● ASSIGNMENT 1
The biography of Bahram Kalhornia opens by naming the fields he works in. List each of them.
● ASSIGNMENT 2
Answer from the biography of Bahram Kalhornia, one line per question:
(a) In what year did he enter the University of Decorative Arts in Tehran?
(b) Which high school did he attend in Kermanshah?
(c) Where was the large mural he worked on with Professor Shiddel?
● ASSIGNMENT 3
Write the next part of the biography of Bahram Kalhornia, continuing after its final sentence.

[[ EXCERPT PROVIDED, beginning ]]

Iranian artist (born 1952)

Bahram Kalhornia (بهرام کلهرنیا; 1952) is a drawing artist, sculptor, graphic designer, painter, researcher, and educator in the field of art from Iran.

== Origin and early life ==
Kalhornia was born into a prominent family with a cultural background from the Kurdish Kalhor tribe in Kermanshah on March 30, 1952. Throughout his childhood and youth, living in the city and the countryside allowed him to experience the vibrant nature of the western region of Iran, and become familiar with and benefit from the world of plants and animals. Additionally, his exposure to the stories, beliefs, ethnic experiences, work methods, and lifestyles of the people, as well as hearing epic tales from Ferdowsi's Shahnameh and Kurdish Shahnameh, and blending these concepts with the lifestyle and aspirations of the tribal community, left a profound and lasting impact on him, greatly influencing his life path and the works he created. During his school days at Dr. Abdolhamid Zangeneh High School in Kermanshah, the presence of influential and humanistic teachers such as Saeednia, Etekal, Toulaii, Nazempour, Katanchi, Sadri, and others expanded his thinking, and attention to the value of “questioning”. In his childhood and adolescence, due to the cultural atmosphere of his family, guidance, and support from some relatives, the enthusiasm for reading took root in him, and it was during this period that he eagerly read various books in the fields of sciences, sociology, history, and especially classical literature with great interest.

== Education ==
In 1972, by entering the University of Decorative Arts in Tehran, Kalhornia became acquainted with a variety of artistic practices and various fields of visual work. The formation of new social relationships between him and the professors and fellow students created years full of intellectual motivations for him. His years at the university provided a good opportunity for practice, work, effort, and discovery. During these years, his presence beside his professors such as Shiddel, Lilit Teryan, Hossein Kazemi, Mohammad Ebrahim Jafari, Gholamhossein Nami, Mirfenderski, Anvari, and Ahrari contributed to the flourishing of his existential values. Among them, Shiddel and Teryan, in closer relationships, influenced his emotional-intellectual life. More than two years of companionship and collaboration with Professor Shiddel during the execution of a large mural painting at the Agricultural Palace in Tehran led to development of his intellectual and practical abilities in artistic activities. During his years at the University of Decorative Arts, he carried out pioneering and cultural activities due to social motivations in cooperation with some professors and fellow students. Initiating the first student magazine, establishing a library, forming a theater group under the guidance of Professor Abolhasan Vandehvar, organizing poetry and literature nights, lectures, and dozens of other efforts all contributed to the creation of a comprehensive and dynamic cultural perspective, and the results of these capabilities proved beneficial in the subsequent years in the course of his educational experiences as an art instructor.

[[ EXCERPT PROVIDED, end ]]
[[ MATERIAL PROVIDED, beginning ]]

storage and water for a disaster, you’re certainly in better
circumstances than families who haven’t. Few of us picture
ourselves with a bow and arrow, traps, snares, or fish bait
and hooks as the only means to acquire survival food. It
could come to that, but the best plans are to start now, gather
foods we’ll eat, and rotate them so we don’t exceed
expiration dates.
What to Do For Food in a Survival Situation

[[ MATERIAL PROVIDED, end ]]

● WRITTEN REPLY 1
drawing artist, sculptor, graphic designer, painter, researcher, educator

● WRITTEN REPLY 2
(a) 1972
(b) Dr. Abdolhamid Zangeneh High School
(c) The Agricultural Palace in Tehran

● WRITTEN REPLY 3
== Activities and profession ==
After completing his military service, Kalhornia collaborated with the University of Art for one year. Returning to Kermanshah during the Iran-Iraq war, with the intention of working, being active, and serving in his hometown, provided an opportunity to establish the first School of Visual Arts for Boys in Kermanshah and collaborate with art education centers and other organizations. This period also contributed to the formation of the foundations of his thoughts regarding the remnants of the traditional way of life and the mythological thinking of the Kurdish people in the region, which over time led to a more comprehensive understanding of national foundational myths.

The establishment of the Kermanshah Visual Art School, along with his wife Forough Dorafshan and Morteza Sharifi, created a chance for talented young people to find new opportunities for growth and development. From this art school emerged some figures in Iran’s contemporary world of art and contemplation, such as Fereidoun Biglari (archaeologist), Ardeshir Pazhouheshi, Masoud Hemmati, Mohammad Reza Naderi, Kamran Sharifi, and others. After returning to Tehran, his collaboration with the Faculty of Art and Architecture of the Central Tehran Branch of the Islamic Azad University began in 1990. His teaching career continued until 2022. During these years, many individuals in the fields of intellectual, scientific, and artistic activities flourished under his influence. The Department of Visual Design under his management from 1996, had a successful educational period.

Teaching various art disciplines at the Faculty of Cinema and Broadcasting and other educational centers, collaborating with the commission for authoring art education books of the University of Applied Science and Technology, and collaborating with governmental and non-governmental organizations, both nationally and internationally, as a consultant and advisor in research, art, and culture are among his activities.

His teaching method arises from the interweaving of artistic, spiritual, psychological, and philosophical values. He draws inspiration from ancient Iranian myths in creating his works, and the concept of good and evil in them is reflected extensively. Some critics consider him the William Blake of Iran, and he is also remembered as one of the prominent representatives of Iranian painting-poetry.

Throughout the years, due to his intellectual position and diverse thinking, he presented numerous lectures on various concepts in various centers.

Planning, consulting, and executing cultural projects, and participating in many art festivals as a member of the policy-making council, director, or judge, are among his activities. Various artistic-cultural commissions, especially in the Ministry of Culture and Islamic Guidance, IRIB, Ministry of Petroleum, Ministry of Energy, Khuzestan Sugar Cane Board, municipalities, Jahad University, various museums, and also civil institutions such as UNESCO and UNICEF, have benefited from his skills and way of thinking in multiple periods. Serving as an art director, both in economic projects and cultural institutions or with publishers, has been part of his efforts.

Alongside these activities, participation in group art exhibitions and holding several solo exhibitions are also notable in his portfolio.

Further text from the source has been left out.